‘The Dutch Wife’ by Ellen Keith

Marijke de Graaf and her husband are arrested for being involved in the resistance movement and deported to separate concentration camps in Germany. Marijke is given a terrible choice: to suffer a slow death in a labour camp, or have a chance at survival by volunteering to join the camp brothel. In Argentina, a political prisoner is also enduring captivity and searching to find ways to resist, even from his prison cell. The flyleaf promises that this novel is about “love, the blurred lines between right and wrong, as well as the capacity of ordinary people to persevere and do the unthinkable in extraordinary circumstances.”

Although this WW2 historical fiction offers a unique and candid view into the topic of war camp brothels, if it wasn’t a book club assignment, I might not have finished it. I found it hard to read because it felt gratuitously brutal and explicit in ways that were not necessary. The author makes the mistake of doing too much telling, rather than showing. I found the characters shallow, the Argentine thread out of step with the rest of the story, and the writing weak and immature, especially the ending. The whole ‘Stockholm Syndrome’ scenario just steps from where her husband was slaving away, made the book feel like nothing more than a cheap romance set in terrible times. In its favour, the author took on a weighty topic and made a highly readable novel that will appeal to many readers, and indeed already has, judging by numerous glowing reviews.

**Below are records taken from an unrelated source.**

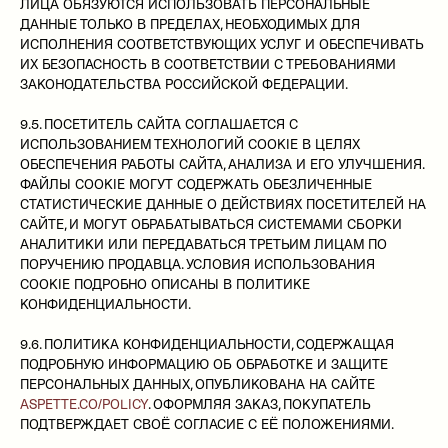
ЛИЦА ОБЯЗУЮТСЯ ИСПОЛЬЗОВАТЬ ПЕРСОНАЛЬНЫЕ
ДАННЫЕ ТОЛЬКО В ПРЕДЕЛАХ, НЕОБХОДИМЫХ ДЛЯ
ИСПОЛНЕНИЯ СООТВЕТСТВУЮЩИХ УСЛУГ И ОБЕСПЕЧИВАТЬ
ИХ БЕЗОПАСНОСТЬ В СООТВЕТСТВИИ С ТРЕБОВАНИЯМИ
ЗАКОНОДАТЕЛЬСТВА РОССИЙСКОЙ ФЕДЕРАЦИИ.
9.5. ПОСЕТИТЕЛЬ САЙТА СОГЛАШАЕТСЯ С
ИСПОЛЬЗОВАНИЕМ ТЕХНОЛОГИЙ COOKIE В ЦЕЛЯХ
ОБЕСПЕЧЕНИЯ РАБОТЫ САЙТА, АНАЛИЗА И ЕГО УЛУЧШЕНИЯ.
ФАЙЛЫ COOKIE МОГУТ СОДЕРЖАТЬ ОБЕЗЛИЧЕННЫЕ
СТАТИСТИЧЕСКИЕ ДАННЫЕ О ДЕЙСТВИЯХ ПОСЕТИТЕЛЕЙ НА
САЙТЕ, И МОГУТ ОБРАБАТЫВАТЬСЯ СИСТЕМАМИ СБОРКИ
АНАЛИТИКИ ИЛИ ПЕРЕДАВАТЬСЯ ТРЕТЬИМ ЛИЦАМ ПО
ПОРУЧЕНИЮ ПРОДАВЦА. УСЛОВИЯ ИСПОЛЬЗОВАНИЯ
COOKIE ПОДРОБНО ОПИСАНЫ В ПОЛИТИКЕ
КОНФИДЕНЦИАЛЬНОСТИ.
9.6. ПОЛИТИКА КОНФИДЕНЦИАЛЬНОСТИ, СОДЕРЖАЩАЯ
ПОДРОБНУЮ ИНФОРМАЦИЮ ОБ ОБРАБОТКЕ И ЗАЩИТЕ
ПЕРСОНАЛЬНЫХ ДАННЫХ, ОПУБЛИКОВАНА НА САЙТЕ
ASPETTE.CO/POLICY
. ОФОРМЛЯЯ ЗАКАЗ, ПОКУПАТЕЛЬ
ПОДТВЕРЖДАЕТ СВОЁ СОГЛАСИЕ С ЕЁ ПОЛОЖЕНИЯМИ.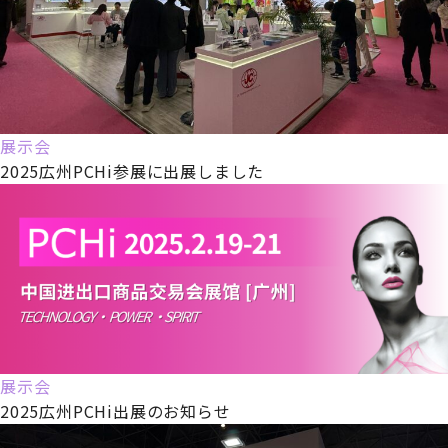
展示会
2025広州PCHi参展に出展しました
展示会
2025広州PCHi出展のお知らせ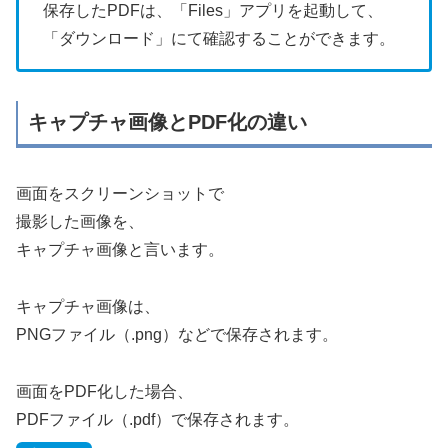
保存したPDFは、「Files」アプリを起動して、
「ダウンロード」にて確認することができます。
キャプチャ画像とPDF化の違い
画面をスクリーンショットで
撮影した画像を、
キャプチャ画像と言います。
キャプチャ画像は、
PNGファイル（.png）などで保存されます。
画面をPDF化した場合、
PDFファイル（.pdf）で保存されます。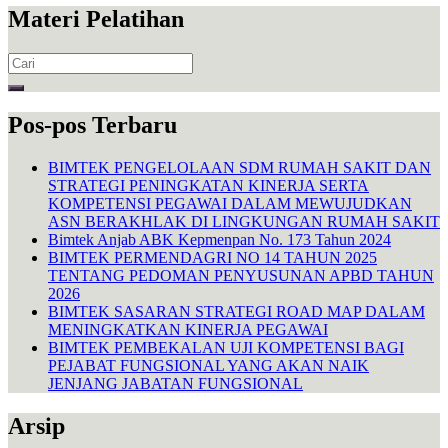
Materi Pelatihan
Search
for:
Pos-pos Terbaru
BIMTEK PENGELOLAAN SDM RUMAH SAKIT DAN
STRATEGI PENINGKATAN KINERJA SERTA
KOMPETENSI PEGAWAI DALAM MEWUJUDKAN
ASN BERAKHLAK DI LINGKUNGAN RUMAH SAKIT
Bimtek Anjab ABK Kepmenpan No. 173 Tahun 2024
BIMTEK PERMENDAGRI NO 14 TAHUN 2025
TENTANG PEDOMAN PENYUSUNAN APBD TAHUN
2026
BIMTEK SASARAN STRATEGI ROAD MAP DALAM
MENINGKATKAN KINERJA PEGAWAI
BIMTEK PEMBEKALAN UJI KOMPETENSI BAGI
PEJABAT FUNGSIONAL YANG AKAN NAIK
JENJANG JABATAN FUNGSIONAL
Arsip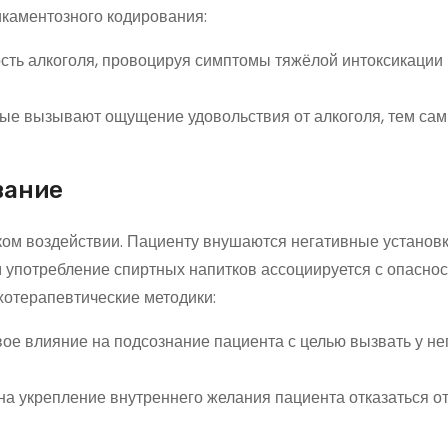
икаментозного кодирования:
ть алкоголя, провоцируя симптомы тяжёлой интоксикации 
рые вызывают ощущение удовольствия от алкоголя, тем са
вание
ком воздействии. Пациенту внушаются негативные установк
 употребление спиртных напитков ассоциируется с опаснос
отерапевтические методики:
ое влияние на подсознание пациента с целью вызвать у не
а укрепление внутреннего желания пациента отказаться от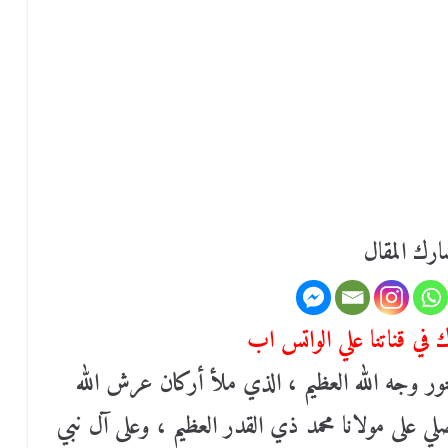
رك المقال
في قناتنا علي الواتس اب
نور وجه اللّٰه العظيم ، الذي ملأ أركان عرش اللّٰه
تصلي على مولانا محمد ذي القدر العظيم ، وعلى آل نبي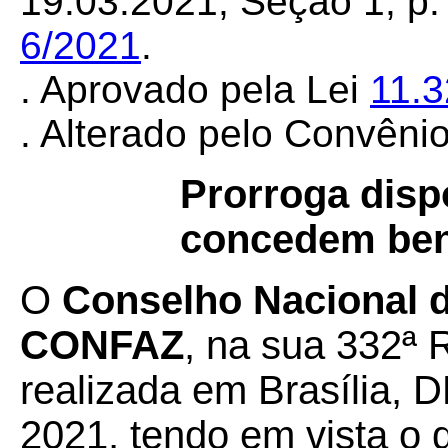
19.03.2021, Seção 1, p. 
6/2021
.
. Aprovado pela Lei
11.
. Alterado pelo Convêni
Prorroga disp
concedem bene
O
Conselho Nacional de
CONFAZ
, na sua 332ª 
realizada em Brasília, 
2021, tendo em vista o 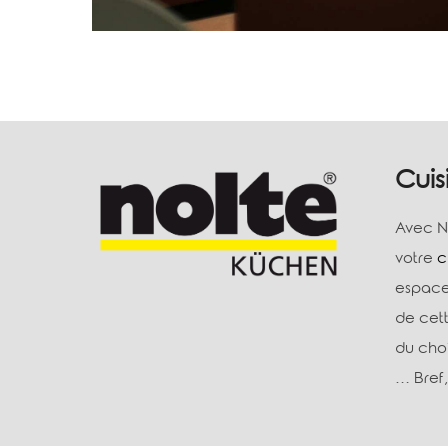
Cui
Avec No
votre
c
espace,
de cett
du choi
… Bref,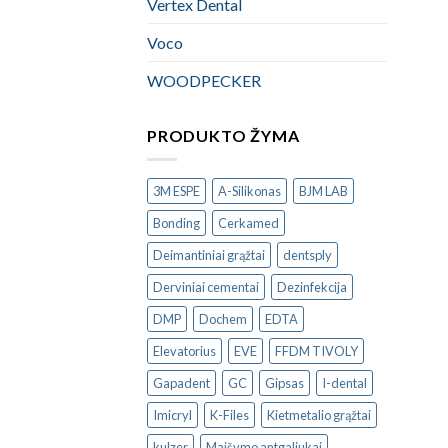
Vertex Dental
Voco
WOODPECKER
PRODUKTO ŽYMA
3M ESPE
A-Silikonas
BJM LAB
Bonding
Cerkamed
Deimantiniai grąžtai
dentsply
Derviniai cementai
Dezinfekcija
DMP
Dochem
EDTA
Elevatorius
EVE
FFDM TIVOLY
Gapadent
GC
Gipsas
I-dental
Imicryl
K-Files
Kietmetalio grąžtai
kulzer
Maišymo antgaliukai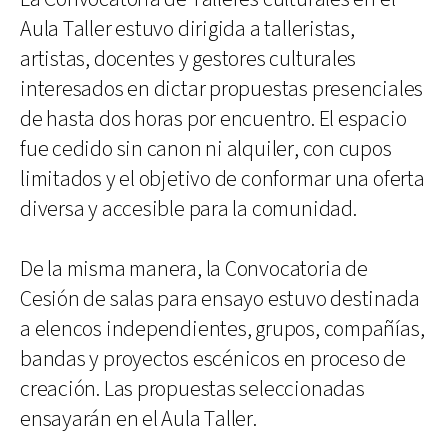
Aula Taller estuvo dirigida a talleristas,
artistas, docentes y gestores culturales
interesados en dictar propuestas presenciales
de hasta dos horas por encuentro. El espacio
fue cedido sin canon ni alquiler, con cupos
limitados y el objetivo de conformar una oferta
diversa y accesible para la comunidad.
De la misma manera, la Convocatoria de
Cesión de salas para ensayo estuvo destinada
a elencos independientes, grupos, compañías,
bandas y proyectos escénicos en proceso de
creación. Las propuestas seleccionadas
ensayarán en el Aula Taller.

6 responses to “‘The Dutch Wife’ by Ellen Keith

  1. Thank you for the honest review Joanne, I look to you for books to take off my ‘must read’ list as well as to add to my ‘up next’ list.
    Someone told me about an app Litsy (https://litsy.com/) you might be interested in. It’s described as the ‘marriage between Instagram and Goodreads’. It’s been a convenient companion for emergency bookstore stops….

    • Hi Nancy, thanks for your comment. Always good to be able to dismiss a few titles because the TBR lists tend to be endless! 🙂 Certainly give this one a pass and I will look forward to checking out Litsy!

  2. I totally agree with your review Joanne. Read it about a month ago thinking we might want to make it a book club read this fall, but I won’t be recommending it.

  3. I found it a disturbing and difficult read. The Argentina connection an unnecessary thread.